Quantum computing itself remains largely theoretical in practical application. It promises to solve problems that classical supercomputers cannot touch—molecular simulation, optimization problems of staggering complexity, cryptographic challenges. Bill Frauenhofer, the Commerce Department's executive director of semiconductor investment and innovation, listed the domains where quantum matters: national defense, advanced materials, biopharmaceutical discovery, financial modeling, energy systems. The list reads like a map of American strategic vulnerability and ambition combined.
What happens next depends on whether Anderon can actually build what it promises. The foundry must achieve manufacturing yields that do not yet exist. It must train a workforce in techniques that are still being invented. It must do this while competing against quantum research programs in China and Europe that are equally well-funded and equally determined. The two billion dollars is real. Whether it is enough remains an open question.
Notable Quotes
These strategic investments in quantum technology will build on our domestic industry, creating thousands of well-paid American jobs.— Commerce Secretary Howard Lutnick
IBM has been pioneering quantum computing for decades. Our work in silicon wafer manufacturing has been key to IBM's success and will be fundamental to enabling a broader quantum technology landscape that will reshape global innovation and economic competitiveness.— IBM CEO Arvind Krishna
The Hearth Conversation Another angle on the story
Why does the United States need to build quantum wafers domestically? Can't IBM just buy them from somewhere else?
Because whoever controls quantum manufacturing controls quantum capability. If you depend on foreign suppliers for the physical chips, you're dependent on them for everything that follows—defense systems, encryption, drug development. The government is betting that quantum will matter as much as silicon did, and they don't want to be in the position of asking permission.
So this is really about geopolitics, not just technology?
It's both. The technology is real and transformative, but the urgency is geopolitical. China is investing heavily in quantum. Europe is too. If America falls behind, it's not just a market loss—it's a strategic vulnerability.
Why give IBM a billion dollars when they're already a massive company? Why not spread it more evenly?

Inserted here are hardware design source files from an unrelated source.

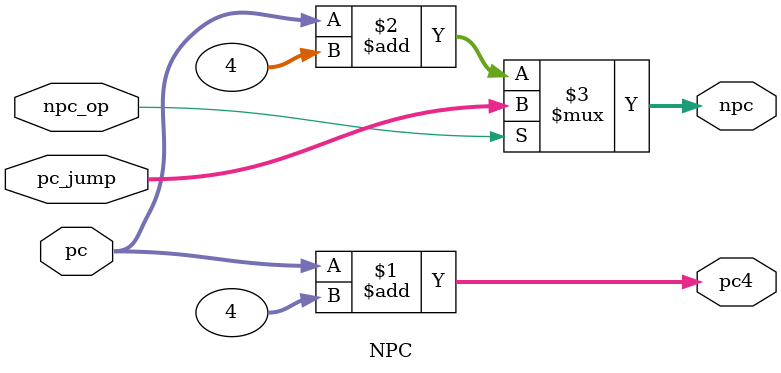
<source format=v>
`include "defines.vh"

module NPC(
    //input
    input wire         npc_op,       
    input wire  [31:0] pc,
    input wire  [31:0] pc_jump,
    //output
    output wire [31:0] pc4,
    output wire [31:0] npc
);

    assign pc4 = pc + 32'd4; 
    assign npc = npc_op? pc_jump : pc + 32'd4;

endmodule
</source>
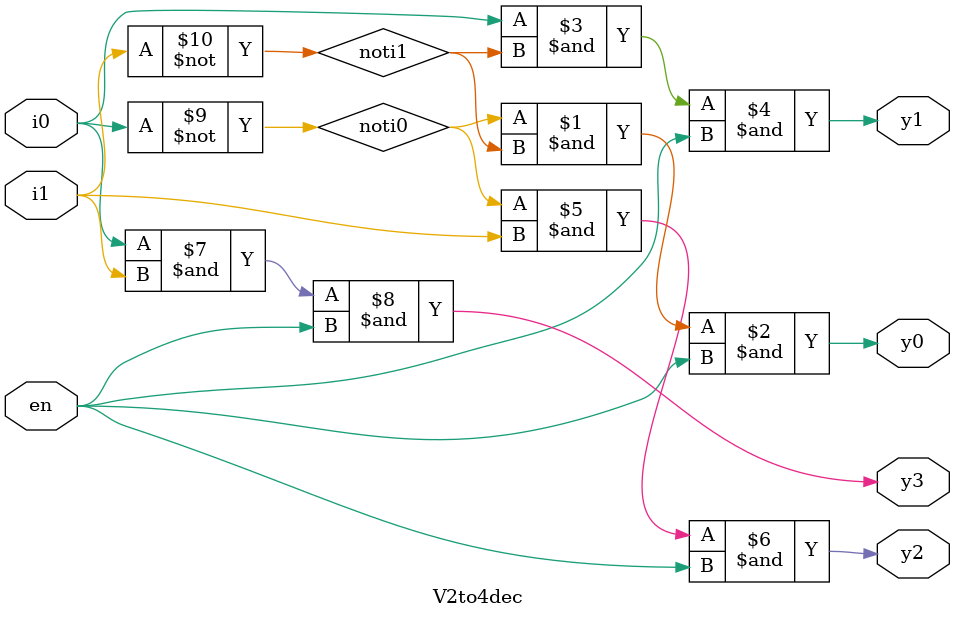
<source format=v>
module V2to4dec(i0, i1, en, y0, y1, y2, y3);
 input i0, i1, en;
 output y0, y1, y2, y3;
 wire noti0, noti1;

 not U1(noti0, i0); // not gate를 instance화 시켜서 U1이라는 이름을 붙여줌
 not U2(noti1, i1);

 and U3(y0, noti0, noti1, en);
 and U4(y1, i0, noti1, en);
 and U5(y2, noti0, i1, en);
 and U6(y3, i0, i1, en);

 endmodule
</source>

Because IBM has the manufacturing expertise and the track record. They've been building silicon wafers for decades. That knowledge transfers to quantum. You could spread the money evenly and hope eight smaller companies figure it out, or you could concentrate resources in the one player most likely to actually build a working foundry at scale.
What about the equity stakes the government is taking? Doesn't that seem like a conflict of interest?
It's a different kind of alignment. The government isn't trying to run these companies. It's saying: we're investing in your success, and we're going to benefit if you succeed. It's the same model they used with Intel. Whether it works depends on whether the companies stay focused on innovation rather than just maximizing shareholder returns.
What happens if Anderon fails to deliver?
Then the government has spent two billion dollars on a foundry that doesn't work, and the quantum companies it funded are still dependent on foreign suppliers. The timeline matters—they need to prove this works before the geopolitical window closes.